Lube up with oil prior to installation.  These type of lifters must be installed before the heads go on.

Sorry out of sequence.  Heads on and ready for torque.

ARP head studs at 80 ft-lb

Cleaning out the head bolt holes prior to stud installation.

Front left of block requires a bit of clearancing for the Cometic head gasket.  This is for oil drain back from the heads.  I do this for every engine no matter.

Refurbished TFS heads ready for installation.  62.5 cc chanbers

ARP 12pt nut head studs get cleaned in the parts washer and further cleaned with acetone.  The RTV on the threads for water sealing.

80 ft-lb torque spec.

Let's get things ready for the dyno session and button her up.  I need to set the engine on the ground to get to the rear main seal area.

Here is everything needed to install the rear main seal and its housing.  The gasket, the used housing which has been cleaned up, 3 feeler gauges (.004") and RTV.

I set the .004" feeler gauges at each of the 3 alignment tabs.

Then tighten up the bolts and install the Corvette seal.

One last look at the camshaft prior to installing the cam core plug.

I did not install the windage tray or the dipstick (yet).  1st thing I want to do is install the oil pan without RTV and bolt it down firmly to see if there are any clearance issues.

All good.

Let's install the ATI hub and damper.

The hub needed to be honed to get the interference fit down from the as-found of .005" to a reasonable .002"

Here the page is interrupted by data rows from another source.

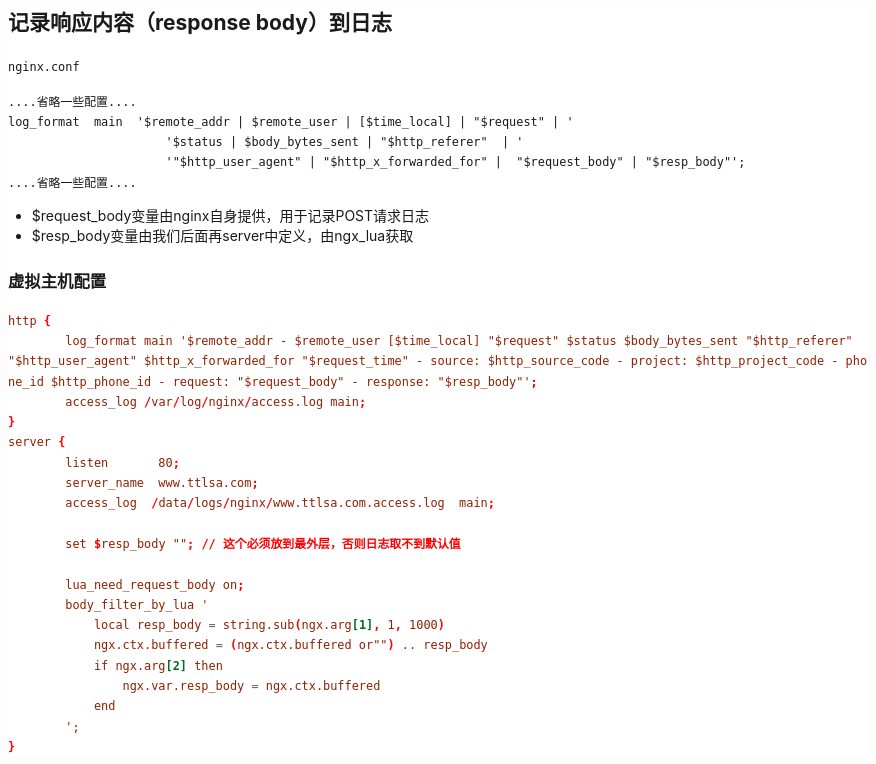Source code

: ## 记录响应内容（response body）到日志

`nginx.conf`
```text
....省略一些配置....
log_format  main  '$remote_addr | $remote_user | [$time_local] | "$request" | '
                      '$status | $body_bytes_sent | "$http_referer"  | '
                      '"$http_user_agent" | "$http_x_forwarded_for" |  "$request_body" | "$resp_body"';
....省略一些配置....
```

- $request_body变量由nginx自身提供，用于记录POST请求日志
- $resp_body变量由我们后面再server中定义，由ngx_lua获取

### 虚拟主机配置

```conf
http {
        log_format main '$remote_addr - $remote_user [$time_local] "$request" $status $body_bytes_sent "$http_referer" "$http_user_agent" $http_x_forwarded_for "$request_time" - source: $http_source_code - project: $http_project_code - phone_id $http_phone_id - request: "$request_body" - response: "$resp_body"';
        access_log /var/log/nginx/access.log main;
}
server {
        listen       80;
        server_name  www.ttlsa.com;
        access_log  /data/logs/nginx/www.ttlsa.com.access.log  main;

        set $resp_body ""; // 这个必须放到最外层，否则日志取不到默认值

        lua_need_request_body on;
		body_filter_by_lua '
			local resp_body = string.sub(ngx.arg[1], 1, 1000)
			ngx.ctx.buffered = (ngx.ctx.buffered or"") .. resp_body
			if ngx.arg[2] then
				ngx.var.resp_body = ngx.ctx.buffered
			end
		';
}
```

I make sure the hub is seated well against any reluctor that may be installed.  

Here I'm using a stud and numerous washers to press the hub (with damper) on.

Then installed and torqued the ARP crankshaft bolt.

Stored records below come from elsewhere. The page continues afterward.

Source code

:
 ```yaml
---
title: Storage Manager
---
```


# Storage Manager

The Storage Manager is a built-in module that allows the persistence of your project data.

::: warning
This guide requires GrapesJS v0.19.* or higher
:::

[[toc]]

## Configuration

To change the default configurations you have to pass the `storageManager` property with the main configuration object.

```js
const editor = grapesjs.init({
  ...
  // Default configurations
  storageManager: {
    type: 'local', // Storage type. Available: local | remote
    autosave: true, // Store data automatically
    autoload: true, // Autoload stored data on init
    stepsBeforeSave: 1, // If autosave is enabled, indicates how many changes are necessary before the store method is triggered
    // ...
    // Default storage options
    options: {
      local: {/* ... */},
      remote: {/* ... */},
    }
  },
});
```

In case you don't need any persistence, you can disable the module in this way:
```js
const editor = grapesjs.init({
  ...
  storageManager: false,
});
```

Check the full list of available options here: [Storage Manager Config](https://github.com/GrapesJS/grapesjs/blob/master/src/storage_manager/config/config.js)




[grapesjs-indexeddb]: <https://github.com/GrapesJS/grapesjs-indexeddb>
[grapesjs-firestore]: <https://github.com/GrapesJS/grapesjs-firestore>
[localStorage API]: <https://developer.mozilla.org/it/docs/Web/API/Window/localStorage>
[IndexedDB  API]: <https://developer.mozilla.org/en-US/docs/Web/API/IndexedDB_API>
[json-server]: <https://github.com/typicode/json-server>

She's looking good. (Remember I still have to remove the oil pan and install the windage tray and do the dipstick tube  modification to allow it to fit over the main caps.

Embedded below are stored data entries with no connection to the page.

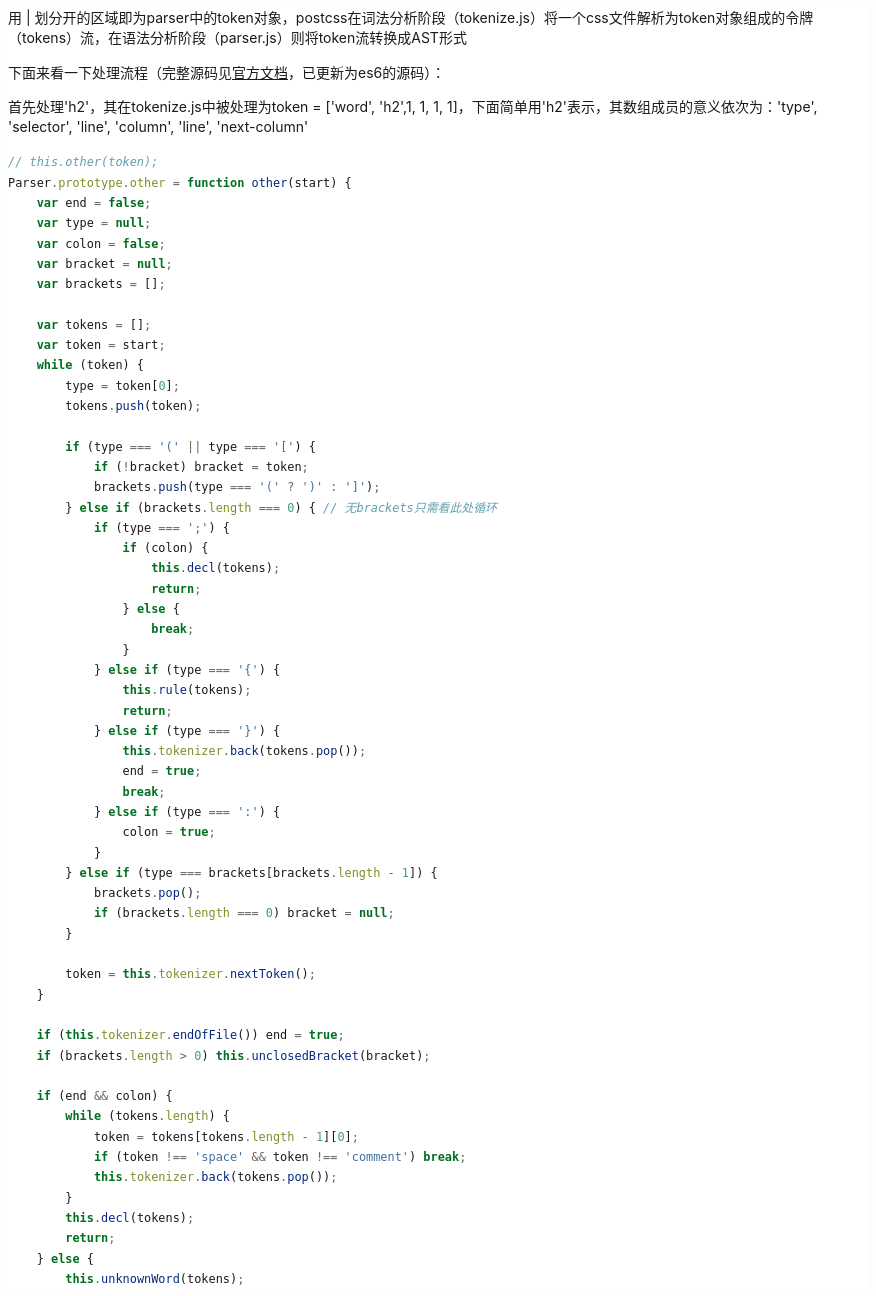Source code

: 用 | 划分开的区域即为parser中的token对象，postcss在词法分析阶段（tokenize.js）将一个css文件解析为token对象组成的令牌（tokens）流，在语法分析阶段（parser.js）则将token流转换成AST形式

下面来看一下处理流程（完整源码见[官方文档](https://github.com/postcss/postcss/tree/master/lib)，已更新为es6的源码）：

首先处理'h2'，其在tokenize.js中被处理为token = ['word', 'h2',1, 1, 1, 1]，下面简单用'h2'表示，其数组成员的意义依次为：'type', 'selector', 'line', 'column', 'line', 'next-column'

```js
// this.other(token);
Parser.prototype.other = function other(start) {
    var end = false;
    var type = null;
    var colon = false;
    var bracket = null;
    var brackets = [];

    var tokens = [];
    var token = start;
    while (token) {
        type = token[0];
        tokens.push(token);

        if (type === '(' || type === '[') {
            if (!bracket) bracket = token;
            brackets.push(type === '(' ? ')' : ']');
        } else if (brackets.length === 0) { // 无brackets只需看此处循环
            if (type === ';') {
                if (colon) {
                    this.decl(tokens);
                    return;
                } else {
                    break;
                }
            } else if (type === '{') {
                this.rule(tokens);
                return;
            } else if (type === '}') {
                this.tokenizer.back(tokens.pop());
                end = true;
                break;
            } else if (type === ':') {
                colon = true;
            }
        } else if (type === brackets[brackets.length - 1]) {
            brackets.pop();
            if (brackets.length === 0) bracket = null;
        }

        token = this.tokenizer.nextToken();
    }

    if (this.tokenizer.endOfFile()) end = true;
    if (brackets.length > 0) this.unclosedBracket(bracket);

    if (end && colon) {
        while (tokens.length) {
            token = tokens[tokens.length - 1][0];
            if (token !== 'space' && token !== 'comment') break;
            this.tokenizer.back(tokens.pop());
        }
        this.decl(tokens);
        return;
    } else {
        this.unknownWord(tokens);
```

But for now I'll make sure I have TDC set with my bendable dyno timing pointer.

I also like to mark 35 deg to give my eye an easy mark to see during the dyno testing.

Here I am attempting to tackle the addition of the stock windage tray and the installation of the Lokar dipstick and tube.

The tube must be shortened otherwise it will bump into the larger-than-stock main cap.  The "stick" then is not guided as well and it "might" take a bad path and bend into the path of the rods and crank.

One thing that helps keep the oil dip stick on the correct path is to cut away some of the windage tray.  That prevents the stick from hitting the tray and bending to the front or rear and into the path of the rods.  Having a longer tube helps too but the Lokar is so much different than stock that I could not keep any length of tube.  Not one bit of tube could be saved to help guide the stick..  The Lokar stick has a relatively large bulbous end that won't bend and so the guiding tube has to be cut back far enough to let the stick (with the thick and stiff bulb) pass by the main cap.  Well, so anyway the dip stick will slide past the main cap and not hit the windage tray, nor will it bend forward or aft and hit the rods...that is if you insert it properly indexed, (I have an index mark on the stick).

And to the windage tray topic....I removed the stock windage tray because it interfered with the oil pan.  Now here in this photo I show the blue loctite that I added to the PCV oil baffle inside the valve cover.

Oil pan on, (just relying on the oil pan built-in windage mechanism).  Also have the valve covers on and they fit very nicely.  I think this photo has the dyno intake manifold just sitting on without the gasket...for the photo.

And the dyno water pump is on.  This is an HD version of the Meziere.

Another pose.  GMPP dual plane carburetor manifold is on but not bolted or gasketed.

Now for the oil system "test".  5 quarts of oil and electric drill spinning the pump and I had 65psig of oil pressure and the lifters/pushrods/rockers filled with oil in about 5 minutes.

Now the dyno manifold is RTV'ed and gasketed and bolted on.

And the dyno distributor is installed and timing set by eyeball to 35* BTDC with #1 piston at the compression stroke.

One day I'll make a video of this process.  I tried here but failed in the camera framing and technique.

Overall total fail on the videography...but I did remember to take photos.

Now we will take a time-out and patiently wait for a dyno session.